Two sides of a coin: Animal nutrition and human health are closely interlinked

By Kumar Ranjan, 

It has become increasingly clear over the past three decades that the majority of novel, infectious and zoonotic diseases originate in animals. It is estimated that, globally, about one billion cases of illness and millions of deaths occur every year from these and approximately 60% of emerging infectious diseases that are reported globally are zoonoses . The COVID-19 pandemic, a human public health crisis resulting from a virus of potential animal origin, underlined the validity of the One Health concept in understanding and confronting global health risks. In brief, One Health is a collaborative, multi-sectoral, and transdisciplinary approach — working at the local, regional, national, and global levels — with the goal of achieving optimal health outcomes recognizing the interconnection between people, animals, plants, and their shared environment.

How animal nutrition affects human health?

Humans need protein for various body functions including muscle & cell development and major protein sources are naturally found in animals. Animal-source foods are particularly appropriate for combating malnutrition and a range of nutritional deficiencies. Recent studies have shown that post the pandemic, protein demand has considerably increased as protein is an excellent ally for fighting the COVID-19 infection. Current protein demand for the 7.3 billion inhabitants of the world is approximately 202 million tonnes globally.

You are what you eat. This phrase is used to encourage us think hard about our food choices. And when we think about what we eat, what is the impact of the nutrition that is provided to the animals that we, as humans, will consume? Animal nutrition has a direct impact not only on animal health but also indirectly through animal products on human health and through excreta on the environment. Animals also are susceptible to some diseases and environmental hazards. Because of this, they can sometimes serve as early warning signs of potential human illness.

How animal nutrition addresses the threat to our environment?

A product’s carbon footprint is becoming part of the ‘license to produce’, and hence a purchase argument for buyers. Buyers are asking livestock farmers to provide insight into the carbon footprint of milk and meat. In that way they can demonstrate that supplied products have a lower environmental impact. Protein harvesting from animals can be taxing to the environment and human health due to contamination but it is only because industries in developing countries lack good practices of harvesting animals.

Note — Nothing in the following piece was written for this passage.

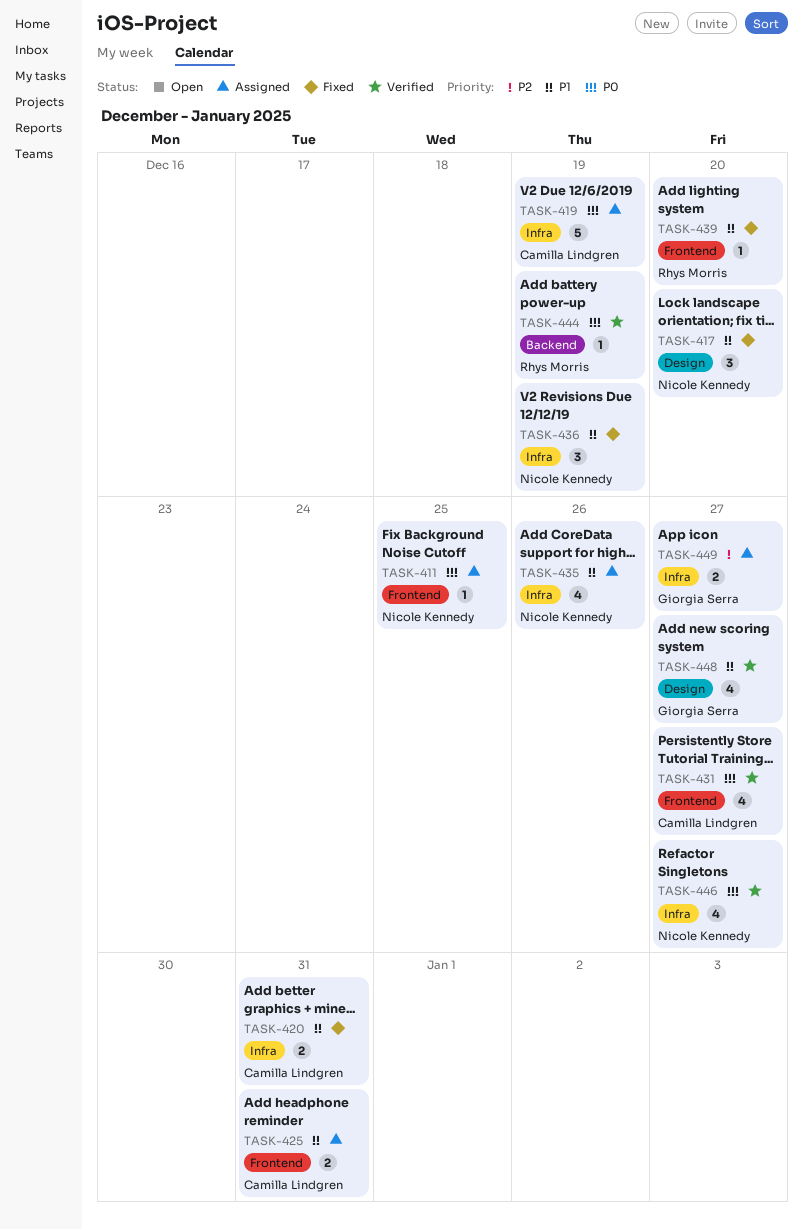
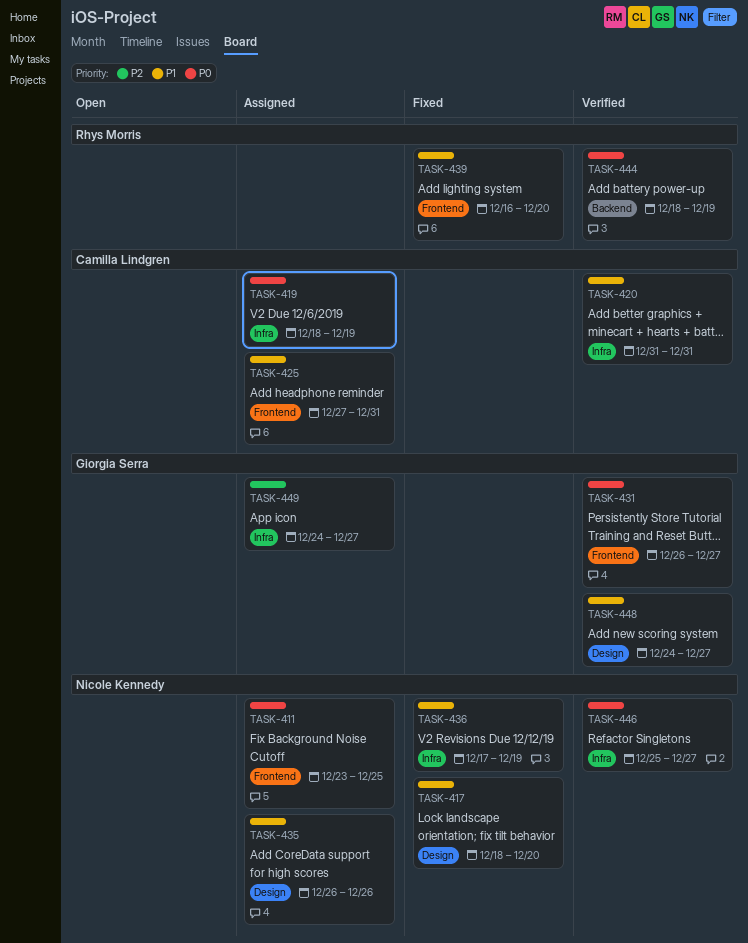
TASK-420, status: Fixed -> Verified
TASK-431, owner: Camilla Lindgren -> Giorgia Serra
TASK-435, label: Infra -> Design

Emissions from India rank third in the global list, accounting for 2.46 billion metric tonnes of carbon or 6.8% of the total global emissions. India’s per capita carbon emissions are, however, still low at 1.84 tonnes compared to the United States’ 16.21 tonnes The right choice of animal feed reduces CO2 footprint. Using compound feed or co-products with a low carbon footprint reduces the CO2 footprint of milk and meat.

Keeping animals healthy by means of nutritional programmes based on an increased understanding of the close correlation between gut health, the immune system and the animal’s resilience to infectious diseases and environmental stressors is a major need to address the environmental issues.


The right animal nutrition cannot just bring balance but also solve the problem of food security. It is increasingly clear that resolution of complex global problems around health and the environment requires a multi-disciplinary approach but it starts with focus on providing nutritious diet for our livestock.

(The author is Founder & CEO, E-Feed. Views expressed are personal and do not reflect the official position or policy of the Financial Express Online.)